#### What is needed:
Print the part of the items that opens with the line containing "family: Plantaginaceae" and closes with the line containing "family: Asteraceae", with both of those lines included and every line unchanged.

#### Raw records:
════════
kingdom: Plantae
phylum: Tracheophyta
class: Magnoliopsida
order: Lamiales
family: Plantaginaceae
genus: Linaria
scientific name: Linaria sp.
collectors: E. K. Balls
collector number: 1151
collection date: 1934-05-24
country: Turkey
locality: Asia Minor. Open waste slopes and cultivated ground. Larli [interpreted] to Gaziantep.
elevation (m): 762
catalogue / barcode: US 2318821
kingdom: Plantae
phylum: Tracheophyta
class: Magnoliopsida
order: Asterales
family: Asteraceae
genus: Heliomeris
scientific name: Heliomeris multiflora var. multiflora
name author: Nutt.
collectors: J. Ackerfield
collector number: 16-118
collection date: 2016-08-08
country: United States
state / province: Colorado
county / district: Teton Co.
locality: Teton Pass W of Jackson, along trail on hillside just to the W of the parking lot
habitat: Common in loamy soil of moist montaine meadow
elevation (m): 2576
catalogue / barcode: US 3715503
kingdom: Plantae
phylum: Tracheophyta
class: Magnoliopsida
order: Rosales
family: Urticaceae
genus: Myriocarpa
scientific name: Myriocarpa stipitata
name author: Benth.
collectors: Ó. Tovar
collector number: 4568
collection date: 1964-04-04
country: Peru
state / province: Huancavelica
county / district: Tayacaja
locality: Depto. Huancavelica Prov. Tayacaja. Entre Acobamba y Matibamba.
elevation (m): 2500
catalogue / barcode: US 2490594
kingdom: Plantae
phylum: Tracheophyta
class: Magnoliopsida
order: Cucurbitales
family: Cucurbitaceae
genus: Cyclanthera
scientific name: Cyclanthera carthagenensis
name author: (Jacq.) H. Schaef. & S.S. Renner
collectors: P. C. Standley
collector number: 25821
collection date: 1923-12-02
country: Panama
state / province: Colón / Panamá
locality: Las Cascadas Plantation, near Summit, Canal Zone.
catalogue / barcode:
════════
#### Finished exercise:
family: Plantaginaceae
genus: Linaria
scientific name: Linaria sp.
collectors: E. K. Balls
collector number: 1151
collection date: 1934-05-24
country: Turkey
locality: Asia Minor. Open waste slopes and cultivated ground. Larli [interpreted] to Gaziantep.
elevation (m): 762
catalogue / barcode: US 2318821
kingdom: Plantae
phylum: Tracheophyta
class: Magnoliopsida
order: Asterales
family: Asteraceae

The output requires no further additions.